TASK OBJECTIVE.
If a line in the entries below includes "ipsum", pick it out and copy it.

[Opening INFORMATION section]

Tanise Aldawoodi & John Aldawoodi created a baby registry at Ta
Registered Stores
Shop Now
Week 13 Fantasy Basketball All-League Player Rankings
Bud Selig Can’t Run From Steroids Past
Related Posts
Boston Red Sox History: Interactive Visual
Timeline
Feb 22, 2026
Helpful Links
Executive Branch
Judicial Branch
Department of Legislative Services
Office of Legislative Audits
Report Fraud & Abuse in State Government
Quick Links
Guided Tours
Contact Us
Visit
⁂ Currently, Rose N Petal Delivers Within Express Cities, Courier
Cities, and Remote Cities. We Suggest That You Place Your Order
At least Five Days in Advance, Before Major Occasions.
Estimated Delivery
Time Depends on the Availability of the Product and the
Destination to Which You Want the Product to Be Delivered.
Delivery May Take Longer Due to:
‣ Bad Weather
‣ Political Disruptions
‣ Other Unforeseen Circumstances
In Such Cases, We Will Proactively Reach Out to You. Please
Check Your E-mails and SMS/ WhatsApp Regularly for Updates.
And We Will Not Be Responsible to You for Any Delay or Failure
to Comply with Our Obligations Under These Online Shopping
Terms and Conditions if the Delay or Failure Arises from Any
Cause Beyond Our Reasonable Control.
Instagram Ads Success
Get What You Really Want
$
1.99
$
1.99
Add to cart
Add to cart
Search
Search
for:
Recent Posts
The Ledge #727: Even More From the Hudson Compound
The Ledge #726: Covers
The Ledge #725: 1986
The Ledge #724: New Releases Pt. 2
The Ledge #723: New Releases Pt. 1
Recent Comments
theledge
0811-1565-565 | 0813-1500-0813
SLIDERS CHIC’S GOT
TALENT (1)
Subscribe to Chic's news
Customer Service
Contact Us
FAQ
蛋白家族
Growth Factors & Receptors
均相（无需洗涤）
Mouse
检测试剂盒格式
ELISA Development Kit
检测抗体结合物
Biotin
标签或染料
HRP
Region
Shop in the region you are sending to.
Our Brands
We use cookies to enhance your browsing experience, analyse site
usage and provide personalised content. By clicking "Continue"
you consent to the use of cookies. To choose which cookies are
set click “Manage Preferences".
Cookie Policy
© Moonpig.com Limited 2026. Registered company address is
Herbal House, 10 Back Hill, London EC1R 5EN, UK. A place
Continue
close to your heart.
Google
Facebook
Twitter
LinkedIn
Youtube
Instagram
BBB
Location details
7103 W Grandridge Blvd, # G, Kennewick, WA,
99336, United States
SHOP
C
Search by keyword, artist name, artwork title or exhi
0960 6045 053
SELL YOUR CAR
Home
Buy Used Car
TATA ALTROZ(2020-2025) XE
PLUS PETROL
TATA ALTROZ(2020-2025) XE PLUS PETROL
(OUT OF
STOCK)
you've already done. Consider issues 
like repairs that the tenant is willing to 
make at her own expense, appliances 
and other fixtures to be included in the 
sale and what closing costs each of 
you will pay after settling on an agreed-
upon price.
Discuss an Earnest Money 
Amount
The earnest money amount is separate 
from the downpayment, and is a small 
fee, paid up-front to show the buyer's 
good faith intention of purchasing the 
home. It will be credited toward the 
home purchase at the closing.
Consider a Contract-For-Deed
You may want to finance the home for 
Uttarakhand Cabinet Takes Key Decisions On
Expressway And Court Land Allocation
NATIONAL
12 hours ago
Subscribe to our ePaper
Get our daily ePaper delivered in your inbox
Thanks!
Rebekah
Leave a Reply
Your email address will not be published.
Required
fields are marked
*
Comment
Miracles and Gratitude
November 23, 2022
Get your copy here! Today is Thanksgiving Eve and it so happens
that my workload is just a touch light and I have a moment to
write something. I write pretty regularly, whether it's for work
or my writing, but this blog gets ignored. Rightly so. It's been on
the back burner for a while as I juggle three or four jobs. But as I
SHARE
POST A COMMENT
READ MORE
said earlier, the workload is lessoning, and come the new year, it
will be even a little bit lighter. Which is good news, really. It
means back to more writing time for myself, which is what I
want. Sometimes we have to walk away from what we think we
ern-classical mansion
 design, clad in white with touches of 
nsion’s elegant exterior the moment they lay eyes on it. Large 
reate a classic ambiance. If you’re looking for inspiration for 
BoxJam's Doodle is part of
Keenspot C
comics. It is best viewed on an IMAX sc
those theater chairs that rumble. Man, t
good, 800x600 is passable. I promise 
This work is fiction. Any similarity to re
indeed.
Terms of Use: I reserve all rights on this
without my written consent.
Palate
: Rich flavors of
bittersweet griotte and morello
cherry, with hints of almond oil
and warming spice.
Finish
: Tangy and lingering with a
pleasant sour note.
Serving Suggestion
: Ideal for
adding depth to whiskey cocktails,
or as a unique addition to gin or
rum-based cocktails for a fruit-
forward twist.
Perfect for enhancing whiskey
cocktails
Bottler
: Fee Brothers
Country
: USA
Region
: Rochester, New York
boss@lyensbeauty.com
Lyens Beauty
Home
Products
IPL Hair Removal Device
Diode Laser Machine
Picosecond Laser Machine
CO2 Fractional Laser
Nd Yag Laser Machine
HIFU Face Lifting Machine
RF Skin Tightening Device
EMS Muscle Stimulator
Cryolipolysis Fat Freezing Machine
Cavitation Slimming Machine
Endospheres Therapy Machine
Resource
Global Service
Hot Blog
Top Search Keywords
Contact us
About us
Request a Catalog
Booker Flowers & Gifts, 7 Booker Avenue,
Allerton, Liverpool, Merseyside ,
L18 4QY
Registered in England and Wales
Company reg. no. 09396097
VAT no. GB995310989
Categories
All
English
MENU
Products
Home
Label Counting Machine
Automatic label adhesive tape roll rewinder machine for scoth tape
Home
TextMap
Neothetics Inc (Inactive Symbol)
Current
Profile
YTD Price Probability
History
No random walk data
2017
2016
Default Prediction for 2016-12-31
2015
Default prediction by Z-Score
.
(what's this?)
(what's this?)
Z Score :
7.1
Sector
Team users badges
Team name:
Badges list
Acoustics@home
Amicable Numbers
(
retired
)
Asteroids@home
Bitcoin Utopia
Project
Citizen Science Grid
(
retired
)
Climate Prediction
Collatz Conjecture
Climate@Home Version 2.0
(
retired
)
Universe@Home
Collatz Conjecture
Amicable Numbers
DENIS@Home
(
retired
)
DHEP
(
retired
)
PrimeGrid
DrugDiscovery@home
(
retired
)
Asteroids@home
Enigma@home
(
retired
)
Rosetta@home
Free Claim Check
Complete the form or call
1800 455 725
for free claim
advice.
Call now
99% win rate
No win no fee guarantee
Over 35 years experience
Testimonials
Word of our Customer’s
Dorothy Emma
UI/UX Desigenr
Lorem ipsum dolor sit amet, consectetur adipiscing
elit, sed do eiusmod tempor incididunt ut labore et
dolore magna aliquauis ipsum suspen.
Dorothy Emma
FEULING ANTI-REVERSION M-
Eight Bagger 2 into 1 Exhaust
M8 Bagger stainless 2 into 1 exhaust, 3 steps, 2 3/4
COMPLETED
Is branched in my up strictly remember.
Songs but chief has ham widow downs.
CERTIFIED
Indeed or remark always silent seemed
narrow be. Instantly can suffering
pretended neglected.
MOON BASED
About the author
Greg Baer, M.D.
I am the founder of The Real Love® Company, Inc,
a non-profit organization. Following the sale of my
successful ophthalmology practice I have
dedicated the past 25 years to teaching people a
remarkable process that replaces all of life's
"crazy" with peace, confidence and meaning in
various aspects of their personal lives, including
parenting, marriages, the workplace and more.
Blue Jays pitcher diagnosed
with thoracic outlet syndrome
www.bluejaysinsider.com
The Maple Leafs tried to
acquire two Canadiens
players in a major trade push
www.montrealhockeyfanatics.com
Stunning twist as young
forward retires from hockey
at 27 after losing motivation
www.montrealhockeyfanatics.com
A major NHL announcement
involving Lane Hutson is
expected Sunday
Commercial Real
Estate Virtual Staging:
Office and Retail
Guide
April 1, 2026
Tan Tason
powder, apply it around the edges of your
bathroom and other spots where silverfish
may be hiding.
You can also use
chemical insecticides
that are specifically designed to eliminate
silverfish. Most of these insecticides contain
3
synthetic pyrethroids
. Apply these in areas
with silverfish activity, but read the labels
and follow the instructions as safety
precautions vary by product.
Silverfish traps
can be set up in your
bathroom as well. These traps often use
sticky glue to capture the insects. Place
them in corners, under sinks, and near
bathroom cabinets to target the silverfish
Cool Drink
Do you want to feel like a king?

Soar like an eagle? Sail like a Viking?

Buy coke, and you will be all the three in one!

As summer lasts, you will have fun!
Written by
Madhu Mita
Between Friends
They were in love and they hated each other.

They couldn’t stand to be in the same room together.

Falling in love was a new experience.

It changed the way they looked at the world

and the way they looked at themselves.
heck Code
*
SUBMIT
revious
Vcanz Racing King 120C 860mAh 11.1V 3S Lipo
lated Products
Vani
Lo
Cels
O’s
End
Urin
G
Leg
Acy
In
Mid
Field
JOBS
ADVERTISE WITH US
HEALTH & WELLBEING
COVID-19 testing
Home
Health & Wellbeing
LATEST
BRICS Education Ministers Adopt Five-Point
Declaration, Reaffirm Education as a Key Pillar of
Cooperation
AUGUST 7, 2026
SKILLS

[Closing INFORMATION section]

YOUR RESPONSE.
Lorem ipsum dolor sit amet, consectetur adipiscing
dolore magna aliquauis ipsum suspen.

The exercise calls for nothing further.